(Written for India Today, April 2006)
Red
Irwin Allan Sealy
Picador India
Rs 495, 344 pages
Byline: Nilanjana S Roy
Black and white should never have been allowed into a book called Red , but there it is: a black-and-white reproduction of Matisse’s The Painter’s Family , serving as introduction to Irwin Allan Sealy’s dazzling new novel.
It is not a happy painting. The painter is absent, represented only by a bust of himself (“Serf”); the wife, in a corner, and the boys are in the background. The central figure is of Matisse’s daughter—her mother was his mistress, not his wife—who exudes a nervous, violent energy. Families are complicated, hydra-headed creatures, Matisse seems to be saying; do you really want to look deeply into the nature of the beast?
All this information, naturally, is cribbed directly from Red , and it serves as an indication of the strengths and weaknesses of this formidable and thoroughly entertaining book.
Red is an abecedary: a book arranged in the form of an alphabet. You start with Aline—a woman so in love with Matisse that she will rip his canvases apart (only she knows if it’s a genuine Matisse or a clever reproduction that’s being dismembered) in order to see how he reached his colours—and move to Zach, a musician for whom the world in all its colours, is audible, a shifting soundscape. Almost exactly in between is the Narrator, who lives in a town called—this will sound familiar—Dariya Dun: “In the middle station of life, middle class, middling build… A foothills man, neither plainsman nor Montagnard.”
Aline and Zach meet at The Hermitage, one worshipping at the feet of Matisse—bourgeois painter, but a revolutionary in a tie all the same; one ready to genuflect at the altar of Aline. The chance encounter leads them to Dariya Dun, where N is a friend of Zach’s. Here, like live wires finally corralled in the same space, they make connections, shoot off sparks, create electricity and danger.
The Dun is in transition, the quiet valley transformed by better electricity connections, cybercafes that now allow the wonder of paintings downloaded pixel by pixel, in sleazy, worn-out booths where the previous occupant has been surfing porn. Zach and Aline are not the only art-lovers in town: there is a gang of Blackshorts, small-time thieves who worship a snake goddess and take the rites of crime every bit as seriously as art connoisseurs take line and colour. They’re led by Gilgitan, an artist twice over—a master criminal, and an amateur but instinctively talented painter of trucks, signs and tiles.

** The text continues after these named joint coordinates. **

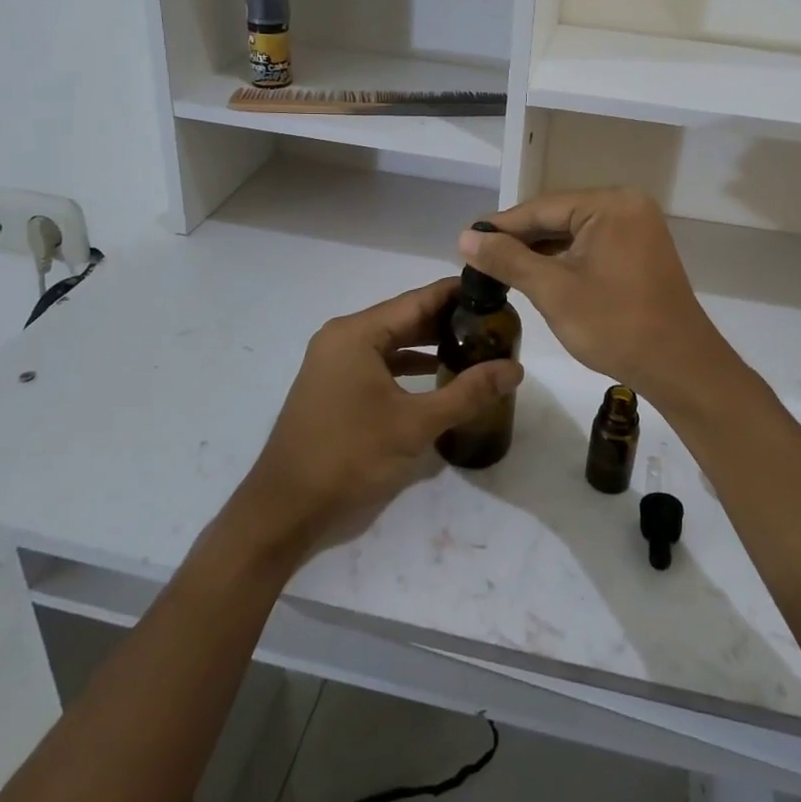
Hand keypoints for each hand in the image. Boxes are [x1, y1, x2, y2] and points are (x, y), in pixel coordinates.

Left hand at [229, 279, 522, 560]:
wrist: (285, 509)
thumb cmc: (349, 456)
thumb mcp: (415, 424)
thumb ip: (467, 392)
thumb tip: (515, 368)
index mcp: (357, 333)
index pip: (418, 300)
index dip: (457, 294)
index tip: (496, 293)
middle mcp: (343, 337)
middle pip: (405, 318)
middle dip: (448, 321)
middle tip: (494, 324)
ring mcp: (334, 361)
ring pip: (392, 341)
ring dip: (429, 344)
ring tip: (475, 346)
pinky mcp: (334, 385)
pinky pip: (378, 362)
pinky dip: (408, 365)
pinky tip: (439, 375)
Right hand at [460, 190, 738, 414]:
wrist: (680, 367)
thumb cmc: (615, 326)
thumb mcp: (554, 291)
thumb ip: (508, 259)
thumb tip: (465, 237)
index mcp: (610, 205)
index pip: (541, 208)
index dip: (500, 225)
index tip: (465, 240)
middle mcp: (627, 205)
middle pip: (559, 216)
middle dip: (520, 238)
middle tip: (478, 257)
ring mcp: (638, 227)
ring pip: (574, 231)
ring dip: (541, 250)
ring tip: (500, 267)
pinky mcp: (641, 250)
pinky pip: (592, 244)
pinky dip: (566, 258)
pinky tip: (538, 273)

The Narrator grapples with his own problems—a meeting with a daughter he hasn’t seen for years, who brings the same energy and disruption into his life as Matisse’s illegitimate daughter must have brought into his. Zach moves in steady rhythm between the music that absorbs him to the exclusion of all else and the women who capture him completely, if only for a brief moment in between compositions. Aline, foreigner to the Dun, to the unspoken barriers of caste and class, is the one who makes the most direct connections. She sees little difference in essence between the sophisticated musician who travels the world and Gilgitan, the raw, untaught painter who romances a pig-girl (in one of the few unconvincing sections of Red ) and falls in love with a paintbox.

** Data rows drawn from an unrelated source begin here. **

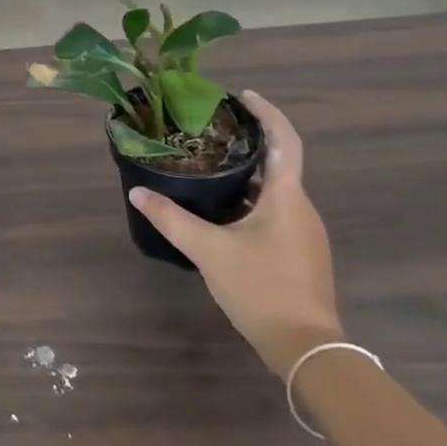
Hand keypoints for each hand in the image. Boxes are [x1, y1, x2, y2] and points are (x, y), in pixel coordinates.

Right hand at [127, 91, 343, 376]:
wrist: (308, 350)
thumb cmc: (261, 289)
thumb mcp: (209, 251)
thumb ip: (172, 220)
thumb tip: (137, 193)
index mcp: (287, 197)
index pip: (284, 139)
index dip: (267, 112)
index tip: (243, 95)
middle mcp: (302, 208)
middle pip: (281, 161)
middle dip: (252, 140)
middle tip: (216, 129)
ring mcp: (306, 233)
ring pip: (279, 189)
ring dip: (253, 172)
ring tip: (216, 165)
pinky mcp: (302, 254)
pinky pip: (280, 211)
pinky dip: (256, 198)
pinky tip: (229, 210)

Sealy tackles huge questions here: how do you recognize good art from bad, what makes us canonize Art with a capital A and dismiss other kinds of art in lower case, can an artist, a dealer in visions from elsewhere, inhabit the real world? Red may seem daunting, but it is also one of Sealy’s richest, most comfortably experimental books yet.
He romps through the alphabet, never forgetting the other meaning of abecedary—a primer, the first principle or rudiment of anything—but allowing himself the freedom to include the following: his own poems, a brief explication of the uses of spray paint in lovemaking, imaginary books (The Nagatarangini, the Annals of the Black Codpiece Society), elaborate games with fonts, misleading definitions.
Red may frighten off readers unwilling to follow the labyrinth that leads from Matisse to the deadly repercussions of the Blackshorts’ thefts, but for those willing to stay the course, this might be Sealy’s finest novel yet. It’s a pity Red is available only in old-fashioned book form: in an ideal, hypertext-friendly world, this is the kind of book you’d want only two keyboard commands for: Press Enter, Play Game.